Problem to solve: Rewrite the records, changing "value" to "number" wherever it appears and keeping everything else the same. Leave the pictures out of your answer.

Stored data:
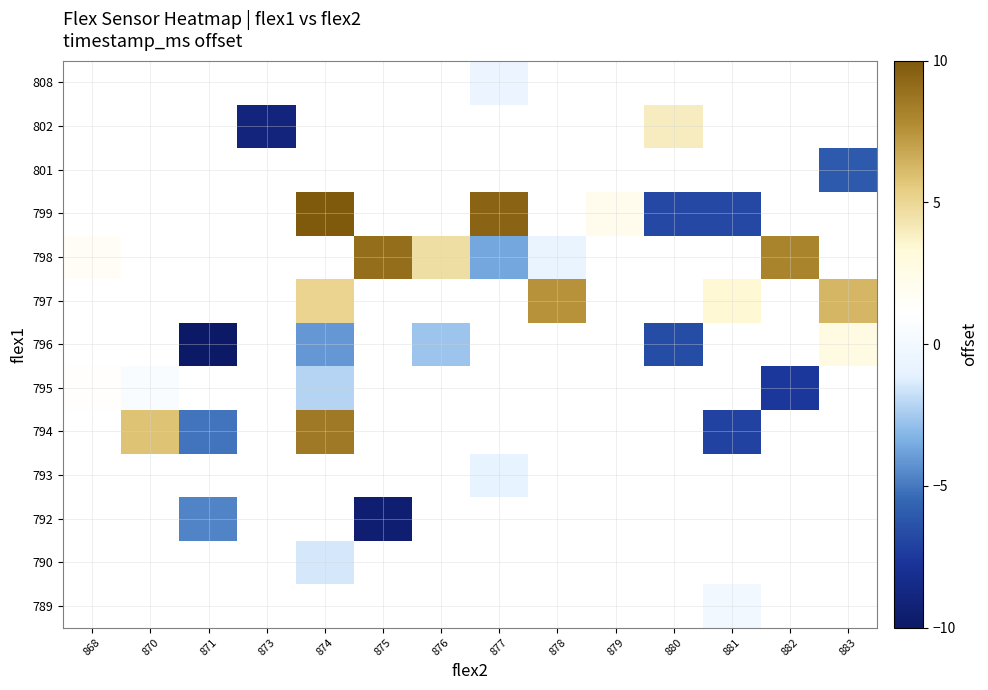

What is the greatest value displayed?

10.0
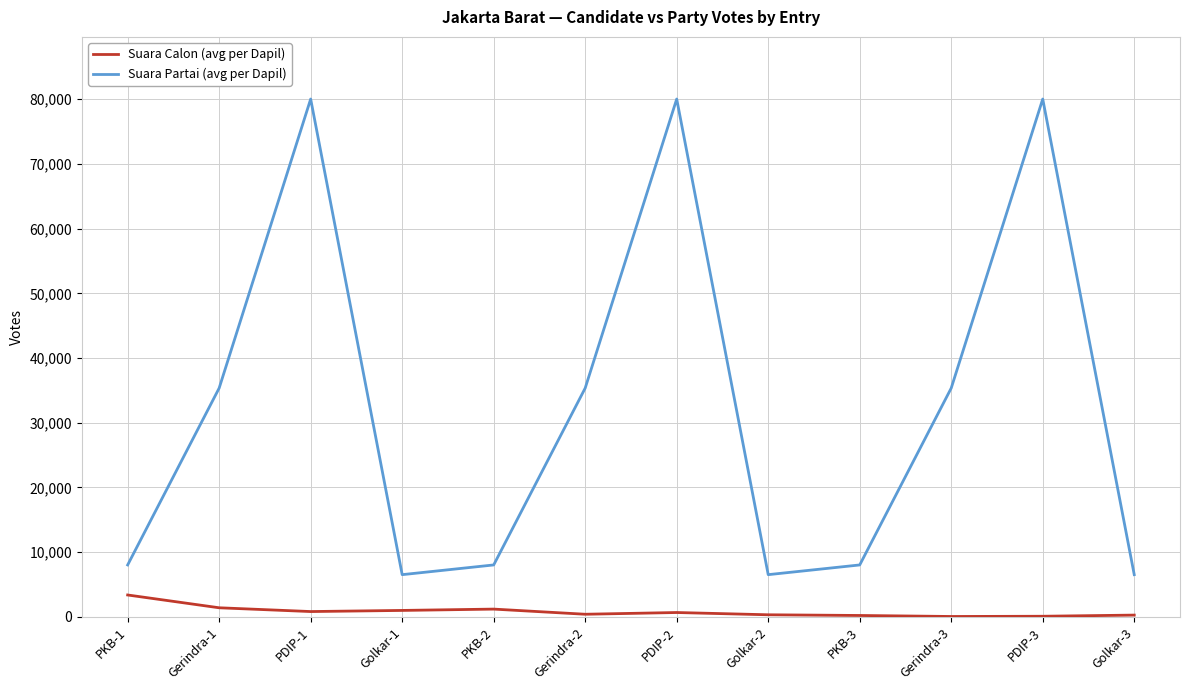

Does the chart have visible grid lines?

Yes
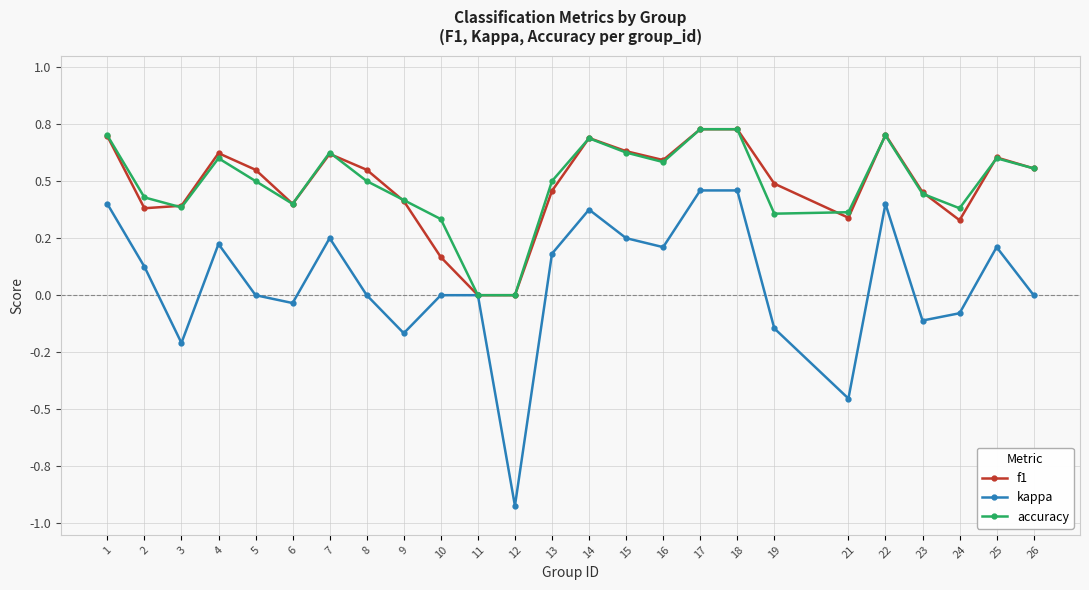

Which category has the highest value in the accuracy series?

17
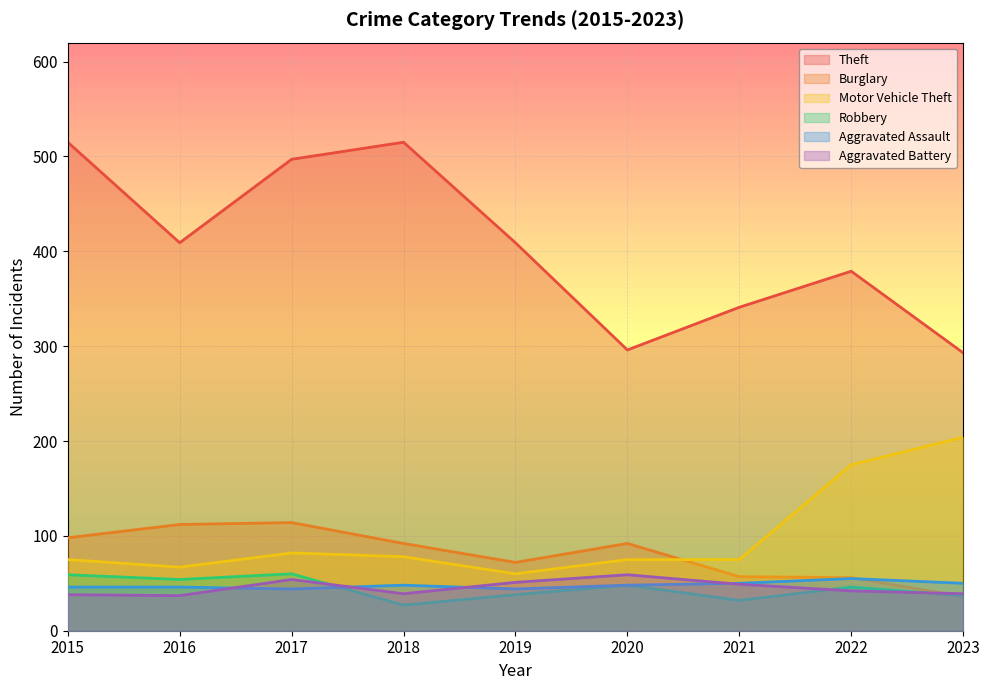

What is the average value of the Burglary series?

81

Reply:
What is the greatest number displayed?

10.0

Does the chart have visible grid lines?

Yes

Which category has the highest number in the accuracy series?

17

What is the average number of the Burglary series?

81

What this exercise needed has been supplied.